I wouldn’t be surprised to see those numbers become more extreme tomorrow. For the record, I have a fair number of bull put spreads on with short strikes from 570 to 520. Given the oversold state of the stochastics, my expectation is that a spike down on poor earnings will be met by buying, and that my overall positions will be profitable – that is, poised to expire worthless – at the May expiry. If the numbers are good tomorrow, and the stock opens sharply higher on Wednesday, I’ll probably look to take profits on the more vulnerable (that is, higher) strikes. Either way, it will be entertaining, and I’ve sized the position so that even a move that goes completely against me will be annoying rather than disastrous.

 As I’ve mentioned on occasion, although it’s my pleasure to offer my musings here from time to time out of respect for Toddd and what he does – and out of gratitude for all that he’s tried to teach me – my day job is in FX, where I work on the trading desk of a large bank. As a market maker, I get to see a wide variety of traders on the other side, ranging from the most sophisticated institutional investors to smallish corporations that occasionally need to exchange currencies. Today I saw some early buying of Dollars against the Swiss Franc in response to a report that a Swiss company, Nestle, is buying a division of Pfizer for a price that was reported to be $11.9 billion.

Now, it is the case that Nestle’s home currency is the Swiss Franc, and that Pfizer very likely wants to be paid in Dollars. However, I’ve worked on a number of M&A deals over the years, and it is almost 100 per cent certain that all or nearly all of Nestle’s FX requirements were covered well prior to the announcement. The investment bank advising the acquirer normally expects to get the (potentially lucrative) FX business associated with the transaction, and the first step will often be to design a structure in which the purchasing company buys (in this case) a USD call/CHF put and pays for it by selling a USD put/CHF call, so that there’s little or no premium payment. This sets an upper limit for what the company will have to pay, and provides a chance to buy discounted Dollars if the put is exercised.

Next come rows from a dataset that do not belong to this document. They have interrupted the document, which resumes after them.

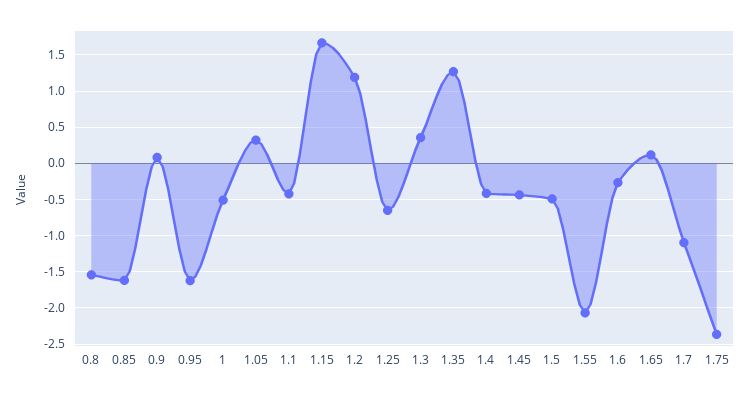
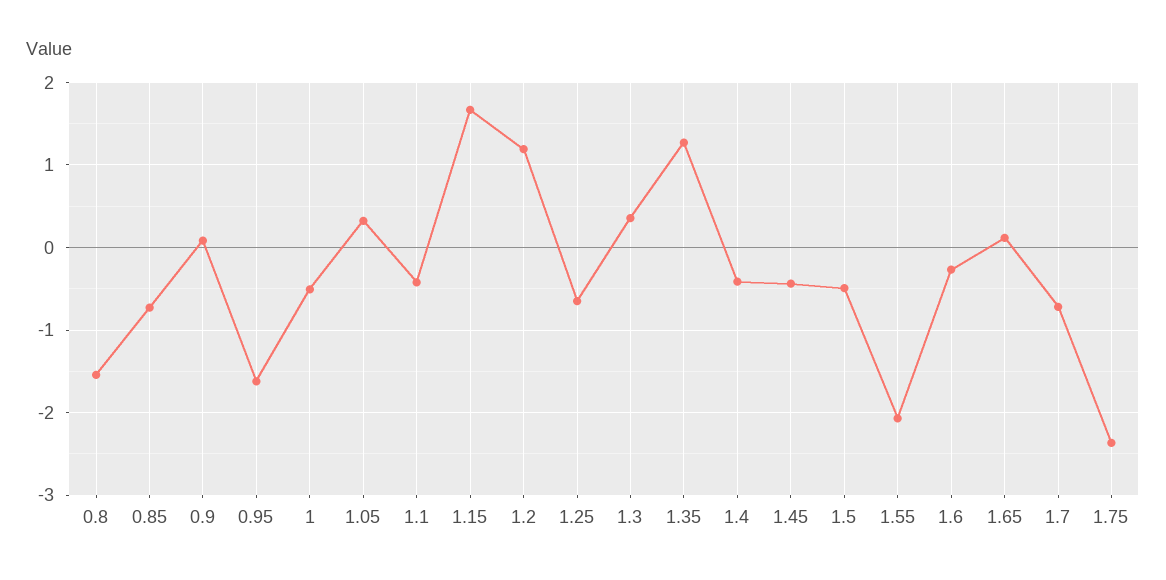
  {
    "0.8": -1.5,
-   "0.85": -1.6,
+   "0.85": -0.7,
    "0.9": 0.1,
    "0.95": -1.6,
    "1": -0.5,
    "1.05": 0.3,
    "1.1": -0.4,
    "1.15": 1.7,
    "1.2": 1.2,
    "1.25": -0.7,
    "1.3": 0.4,
    "1.35": 1.3,
    "1.4": -0.4,
    "1.45": -0.4,
    "1.5": -0.5,
    "1.55": -2.1,
    "1.6": -0.3,
    "1.65": 0.1,
-   "1.7": -1.1,
+   "1.7": -0.7,
    "1.75": -2.4
  }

It’s also true that Nestle already has sizable operations in the U.S. Since it has large and ongoing USD cash flow, it can easily arrange for a loan in Dollars that will be repaid with revenues earned in the U.S. This has the additional benefit of hedging those flows, removing the exchange rate risk involved in converting them back into Swiss Francs. Given that the Swiss National Bank is working overtime to attempt to weaken the Swiss Franc in order to aid the country’s exporters, Nestle might even be able to approach the central bank for the needed Dollars, selling CHF in return. In any case, a glance at the daily chart of USD/CHF offers no indication that anyone has been buying $12 billion or so. My guess, consequently, is that a Dollar loan has been or will be obtained, with little or no direct impact on the FX market. Anyone who got excited by the news and decided to grab some USD/CHF may make some money, but it will be the result of luck. That is one boring chart, largely because the Swiss National Bank has put a floor under the more important EUR/CHF rate. If the Swiss can’t appreciate against the Euro, its scope to do so against  the Dollar is also quite limited.

As noted, just a few thoughts; here’s hoping that every one here is doing well. Best of luck tomorrow, with AAPL or whatever other instruments you might be be involved with.

P.S. It’s now 10:40 EST on Tuesday, and I just received this message from my Swiss trader: “Lots of stop losses below in USD/CHF .9090/80 from those who got long on the Pfizer/Nestle deal news.” “Nuff said.